CHP'nin Cumhurbaşkanı adayı ve görevden uzaklaştırılan İBB Başkanı Ekrem İmamoğlu'nun tutuklanmasıyla başlatılan "Millet İradesine Sahip Çıkıyor" mitinglerinin bugünkü durağı görevden uzaklaştırılan Belediye Başkanı Abdurrahman Tutdere için Adıyaman oldu. CHP lideri Özgür Özel konuştu.
Özel'in konuşmalarından satır başları şu şekilde:
"Türk analar da mezar başında ağıt yakarken Abdurrahman dedi"
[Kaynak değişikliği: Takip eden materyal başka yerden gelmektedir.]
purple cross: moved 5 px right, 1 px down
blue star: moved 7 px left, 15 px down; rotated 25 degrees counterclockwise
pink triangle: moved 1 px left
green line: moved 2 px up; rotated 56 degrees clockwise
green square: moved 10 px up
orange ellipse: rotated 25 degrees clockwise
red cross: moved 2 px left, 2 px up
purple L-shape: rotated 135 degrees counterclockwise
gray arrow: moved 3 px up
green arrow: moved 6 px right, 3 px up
"Biraz önce Abdurrahman'ın (Tutdere) evindeydim. Bir amcam onu görmeye gelmiş. Adıyaman'a geldin öyle mi? Böyle olmaz deyip bunu verdi. Acıyı da umudu da en derinden yaşayan Adıyaman hepinizi selamlıyorum. 6 Şubat depreminde ilk haberi Adıyaman'dan aldık. Adıyaman valisi karşıda bir apartman var o yıkılmış diyordu. İnşallah bir apartmandır dedik. Bir duyduk ki en çok kaybın yaşandığı Adıyaman'da deprem boyunca iki ay bölgede kaldık. Benim bugün burada olma sebebim, ablasını eniştesini elleriyle enkazdan çıkarıp, taziye bile almada Adıyaman'ın diğer enkazlarının başına koşan Abdurrahman Tutdere için buradayız.
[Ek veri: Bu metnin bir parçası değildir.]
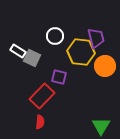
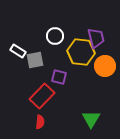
gray square: moved 3 px right, 2 px down; rotated 36 degrees counterclockwise
green triangle: moved 10 px left, 7 px up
Genel Başkan olarak illere görevlendirme yaptık Allah biliyor ya Adıyaman'dan çok umudum yok. Burası Erdoğan'ın yüzde 60 aldığı bir şehir. Gelen giden arkadaş rapor yazdı bize bir baktım rapora, Genel Başkanım anket yaptırma, Adıyaman adayını seçmiş, Abdurrahman Tutdere. Aday ettik her iki kişiden biri, Erdoğan'a 60 veren Adıyamanlı, iki oydan birini Abdurrahman'a verdi. Abdurrahman, diğer rakiplerinin iki katından fazla farkla bu şehre Şehreemini seçildi. Abdurrahman'a solcusu da sağcısı da oy verdi. Türk analar da mezar başında ağıt yakarken Abdurrahman dedi. Kürt analar da.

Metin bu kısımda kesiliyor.